Santander Investment Securities Inc.

SG Americas Securities, LLC

All Securities Offered Hereby   
Total Net Proceeds:    Approximately $4,938.2 million, after deducting underwriting discounts but before deducting estimated offering expenses payable by the Company

No PRIIPs KID – No PRIIPs key information document (“KID”) has been prepared as not available to retail in EEA.

The issuer has filed a registration statement (including a prospectus) with the SEC for the offering to which this communication relates. Before you invest, you should read the prospectus in that registration statement and other documents the issuer has filed with the SEC for more complete information about the issuer and this offering.
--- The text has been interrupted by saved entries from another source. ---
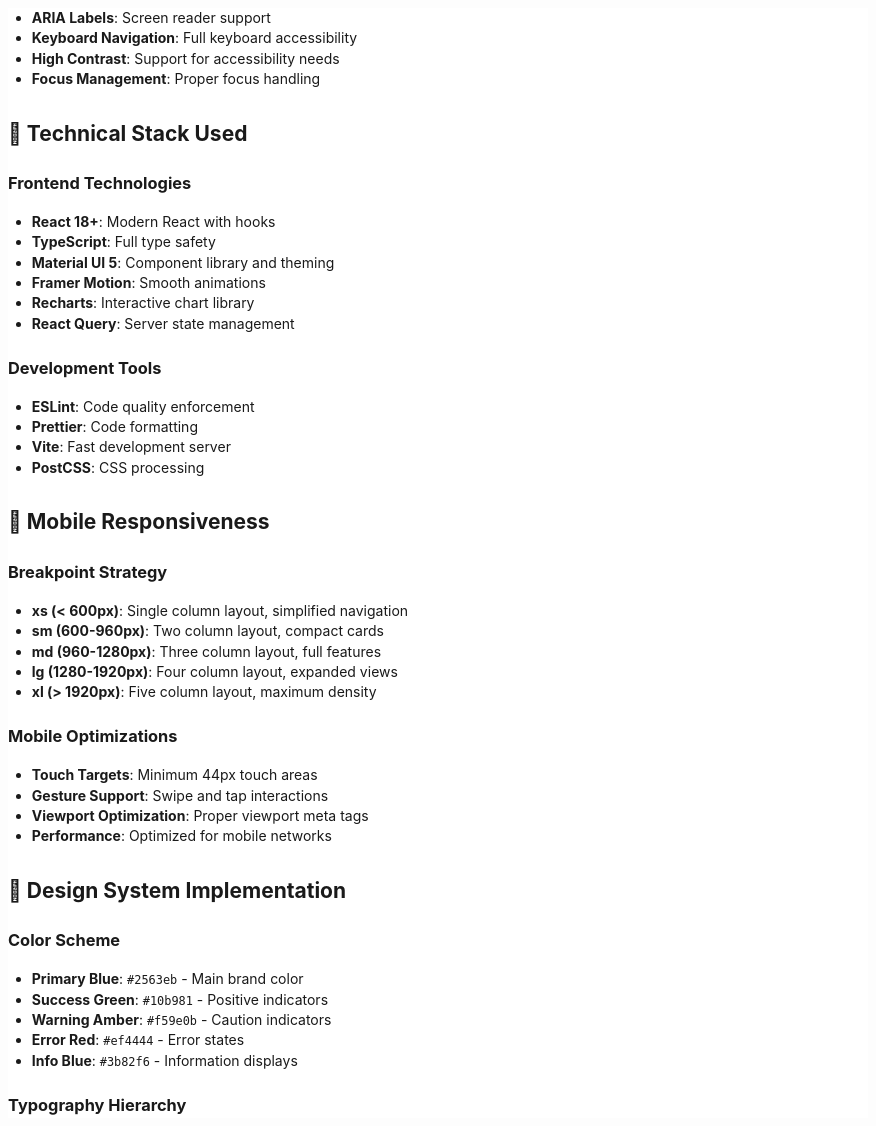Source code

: - **ARIA Labels**: Screen reader support
- **Keyboard Navigation**: Full keyboard accessibility
- **High Contrast**: Support for accessibility needs
- **Focus Management**: Proper focus handling

## 🔧 Technical Stack Used

### Frontend Technologies

- **React 18+**: Modern React with hooks
- **TypeScript**: Full type safety
- **Material UI 5**: Component library and theming
- **Framer Motion**: Smooth animations
- **Recharts**: Interactive chart library
- **React Query**: Server state management

### Development Tools

- **ESLint**: Code quality enforcement
- **Prettier**: Code formatting
- **Vite**: Fast development server
- **PostCSS**: CSS processing

## 📱 Mobile Responsiveness

### Breakpoint Strategy

- **xs (< 600px)**: Single column layout, simplified navigation
- **sm (600-960px)**: Two column layout, compact cards
- **md (960-1280px)**: Three column layout, full features
- **lg (1280-1920px)**: Four column layout, expanded views
- **xl (> 1920px)**: Five column layout, maximum density

### Mobile Optimizations

- **Touch Targets**: Minimum 44px touch areas
- **Gesture Support**: Swipe and tap interactions
- **Viewport Optimization**: Proper viewport meta tags
- **Performance**: Optimized for mobile networks

## 🎨 Design System Implementation

### Color Scheme

- **Primary Blue**: `#2563eb` - Main brand color
- **Success Green**: `#10b981` - Positive indicators
- **Warning Amber**: `#f59e0b` - Caution indicators
- **Error Red**: `#ef4444` - Error states
- **Info Blue**: `#3b82f6` - Information displays

### Typography Hierarchy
You may get these documents for free by visiting EDGAR on the SEC website at www.sec.gov . Alternatively, the issuer, any underwriter or any dealer participating in the offering will arrange to send you the prospectus if you request it by calling RBC Capital Markets, LLC toll-free at 1-866-375-6829, by calling Morgan Stanley & Co. LLC toll-free at 1-866-718-1649 or by calling Barclays Capital Inc. toll-free at 1-888-603-5847.

Any legends, disclaimers or other notices that may appear below are not applicable to this communication and should be disregarded. Such legends, disclaimers or other notices have been automatically generated as a result of this communication having been sent via Bloomberg or another system.